The joke is on them, really.  Silverman’s video is not about the bubbies so much as about the grandchildren who are watching the video; it is their Jewishness, a comic-edgy Jewishness, that she wishes to cultivate and turn toward a political end. But this Jewishness is based on cultivating an awareness of traits and in fostering an attitude which is progressive and political.

I’d like to end this blog-post with a brief reflection on the chapter entitled “Jew” in Silverman’s quasi-autobiography, The Bedwetter: Stories of Courage, Redemption, and Pee.  It brings Silverman’s acute awareness of Jewish traits and her own Jewishness to the forefront.

In a chapter entitled “Jew,” Silverman addresses her Jewishness in her characteristic charming-yet-rude quasi-naïve style.  To begin with, her chapter title takes on the negative practice of calling someone a “Jew.”  The one word, with its anti-Semitic history, tells all.   But she plays on this edge by saying she doesn’t know what it means to be Jewish:

I don’t remember if I mentioned this to you before, but I am Jewish.  If my publisher had a sense of decency, they would have printed that disclaimer prominently on the book cover.  Otherwise, how would you necessarily know?  I mean I can’t think of anything about me that really says “Jew!!” (217)

After noting this, she goes immediately to her physical traits and notes that she doesn’t even “look” Jewish.  She points out how, in a visit to Iceland, she “blended in with the Gentile population seamlessly.”  And then, in an allusion to anti-Semitism, she writes “although there was an incident…”   But, as we learn, the incident had nothing to do with her being a Jew so much as her black hair which an “intoxicated Icelandic shepherd mistook” for a scouring pad.

To be sure, Silverman says it flatly (and, of course, ironically): she doesn’t like to be faced with her Jewishness and worries that it will bother the reader:

It’s just not fun to be reading and thoroughly enjoying a book and then you get close to the end and discover that the thing was written by a member of an ethnicity that disgusts you.  I write this chapter somewhat begrudgingly. (217)

But, in the end, she does write and admits not so much to her mission so much as to a Jewish trait she can’t stand:

To be honest, I would like to go about my life exploiting the subject of Jewishness for comedy, and not be saddled with the responsibility to actually represent, defend, or advance the cause of the Jewish people.  Nevertheless, my Jew editor convinced me to write a chapter on Jewishness by using one of our culture’s greatest tools of persuasion: relentless nagging. (218)

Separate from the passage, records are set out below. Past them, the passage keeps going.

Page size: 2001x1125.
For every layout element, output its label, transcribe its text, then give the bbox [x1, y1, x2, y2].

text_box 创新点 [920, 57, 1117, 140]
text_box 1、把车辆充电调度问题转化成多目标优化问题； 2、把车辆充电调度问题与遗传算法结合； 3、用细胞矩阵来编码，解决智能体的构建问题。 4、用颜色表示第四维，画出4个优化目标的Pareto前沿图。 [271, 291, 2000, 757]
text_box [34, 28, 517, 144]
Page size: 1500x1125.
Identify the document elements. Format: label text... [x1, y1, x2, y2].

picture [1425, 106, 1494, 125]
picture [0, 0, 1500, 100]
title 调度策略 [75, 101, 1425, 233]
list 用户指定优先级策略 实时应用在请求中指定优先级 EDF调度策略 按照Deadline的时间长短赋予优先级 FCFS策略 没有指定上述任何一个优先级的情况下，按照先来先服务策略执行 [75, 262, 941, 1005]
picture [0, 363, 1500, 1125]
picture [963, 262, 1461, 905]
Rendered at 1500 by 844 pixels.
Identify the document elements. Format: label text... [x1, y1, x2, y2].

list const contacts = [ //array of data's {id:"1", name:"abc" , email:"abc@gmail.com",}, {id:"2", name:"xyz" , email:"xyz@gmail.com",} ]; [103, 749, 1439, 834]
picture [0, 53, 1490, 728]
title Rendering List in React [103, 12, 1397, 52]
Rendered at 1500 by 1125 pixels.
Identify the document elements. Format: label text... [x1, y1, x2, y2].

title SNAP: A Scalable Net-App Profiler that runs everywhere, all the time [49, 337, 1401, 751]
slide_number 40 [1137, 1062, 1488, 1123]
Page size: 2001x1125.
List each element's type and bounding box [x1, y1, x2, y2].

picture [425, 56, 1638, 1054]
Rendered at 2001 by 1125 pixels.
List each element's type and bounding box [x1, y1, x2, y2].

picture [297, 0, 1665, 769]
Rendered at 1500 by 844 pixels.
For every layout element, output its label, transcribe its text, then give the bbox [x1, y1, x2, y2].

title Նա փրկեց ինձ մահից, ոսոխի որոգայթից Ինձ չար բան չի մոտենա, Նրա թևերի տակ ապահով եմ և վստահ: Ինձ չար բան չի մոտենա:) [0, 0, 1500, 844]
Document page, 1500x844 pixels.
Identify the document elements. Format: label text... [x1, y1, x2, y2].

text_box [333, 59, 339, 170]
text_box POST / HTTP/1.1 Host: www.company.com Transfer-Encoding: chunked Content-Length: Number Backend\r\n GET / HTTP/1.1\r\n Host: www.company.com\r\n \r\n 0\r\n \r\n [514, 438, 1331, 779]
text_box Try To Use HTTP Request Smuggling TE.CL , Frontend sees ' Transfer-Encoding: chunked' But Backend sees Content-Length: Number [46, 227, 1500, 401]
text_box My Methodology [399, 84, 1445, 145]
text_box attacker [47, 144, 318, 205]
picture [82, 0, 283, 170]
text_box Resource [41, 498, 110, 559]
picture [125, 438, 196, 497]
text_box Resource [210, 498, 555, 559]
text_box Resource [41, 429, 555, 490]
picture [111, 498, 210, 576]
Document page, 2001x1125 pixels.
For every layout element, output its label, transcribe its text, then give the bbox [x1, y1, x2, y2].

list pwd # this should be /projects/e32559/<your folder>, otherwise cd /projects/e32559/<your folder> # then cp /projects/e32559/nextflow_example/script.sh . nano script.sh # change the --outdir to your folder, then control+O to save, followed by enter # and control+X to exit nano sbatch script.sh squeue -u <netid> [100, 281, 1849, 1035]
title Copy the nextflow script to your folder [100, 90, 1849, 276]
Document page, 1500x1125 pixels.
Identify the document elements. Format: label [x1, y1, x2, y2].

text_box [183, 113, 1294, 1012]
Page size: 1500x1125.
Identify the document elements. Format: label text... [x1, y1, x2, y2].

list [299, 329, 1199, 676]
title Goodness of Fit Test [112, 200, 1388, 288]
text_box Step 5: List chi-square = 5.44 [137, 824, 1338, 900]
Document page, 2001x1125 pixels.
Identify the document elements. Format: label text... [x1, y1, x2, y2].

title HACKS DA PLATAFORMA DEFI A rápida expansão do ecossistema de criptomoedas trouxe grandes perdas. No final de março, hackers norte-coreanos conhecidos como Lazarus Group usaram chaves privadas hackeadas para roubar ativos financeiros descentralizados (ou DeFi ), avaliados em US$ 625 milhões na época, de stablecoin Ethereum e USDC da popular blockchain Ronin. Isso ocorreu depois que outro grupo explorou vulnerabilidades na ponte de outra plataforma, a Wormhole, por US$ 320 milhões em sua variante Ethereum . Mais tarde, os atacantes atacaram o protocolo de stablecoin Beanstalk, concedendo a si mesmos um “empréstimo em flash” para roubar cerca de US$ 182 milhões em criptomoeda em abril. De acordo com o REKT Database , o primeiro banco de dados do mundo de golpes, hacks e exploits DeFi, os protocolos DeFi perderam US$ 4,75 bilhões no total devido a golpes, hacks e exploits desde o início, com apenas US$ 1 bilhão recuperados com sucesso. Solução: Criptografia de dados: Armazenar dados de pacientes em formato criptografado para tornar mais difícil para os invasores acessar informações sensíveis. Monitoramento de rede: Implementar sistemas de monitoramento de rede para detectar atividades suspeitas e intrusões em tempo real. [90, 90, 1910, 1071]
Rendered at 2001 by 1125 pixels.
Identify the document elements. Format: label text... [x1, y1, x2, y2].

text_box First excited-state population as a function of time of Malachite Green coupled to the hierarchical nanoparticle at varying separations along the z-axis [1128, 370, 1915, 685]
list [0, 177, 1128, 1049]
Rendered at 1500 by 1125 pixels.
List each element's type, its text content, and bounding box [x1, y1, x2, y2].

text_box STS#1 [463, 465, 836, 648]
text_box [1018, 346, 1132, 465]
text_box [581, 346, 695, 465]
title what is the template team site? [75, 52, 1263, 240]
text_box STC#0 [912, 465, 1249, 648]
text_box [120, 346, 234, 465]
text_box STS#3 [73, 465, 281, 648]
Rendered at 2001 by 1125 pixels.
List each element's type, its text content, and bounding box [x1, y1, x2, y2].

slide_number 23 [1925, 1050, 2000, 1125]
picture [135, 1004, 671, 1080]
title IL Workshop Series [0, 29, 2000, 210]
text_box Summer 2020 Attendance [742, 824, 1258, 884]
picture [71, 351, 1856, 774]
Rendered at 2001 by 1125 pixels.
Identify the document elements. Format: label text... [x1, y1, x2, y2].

Although this is obviously a joke, one cannot walk away from it without asking why it works.  It works because Silverman is banking much of her Jewish comedy on identifying this or that physical trait or habit with Jewishness and mocking it.  Silverman’s discomfort with her own Jewishness makes it “edgy.”  But it also breaches questions as to what Jewishness is. Do we share the same understandings of Jewishness with Silverman and is that why some of us may find her Jewish dis-comfort laughable?  Or do some of us, when reading this, sigh?   Is she making fun of people who feel uncomfortable when Jews talk about Jewishness, is she laughing at herself, or is she half-serious?  Most importantly, why does Jewishness have to reside in this or that Jewish “trait”?  Is Jewish comedy attached to the trait whether it wants to be or not?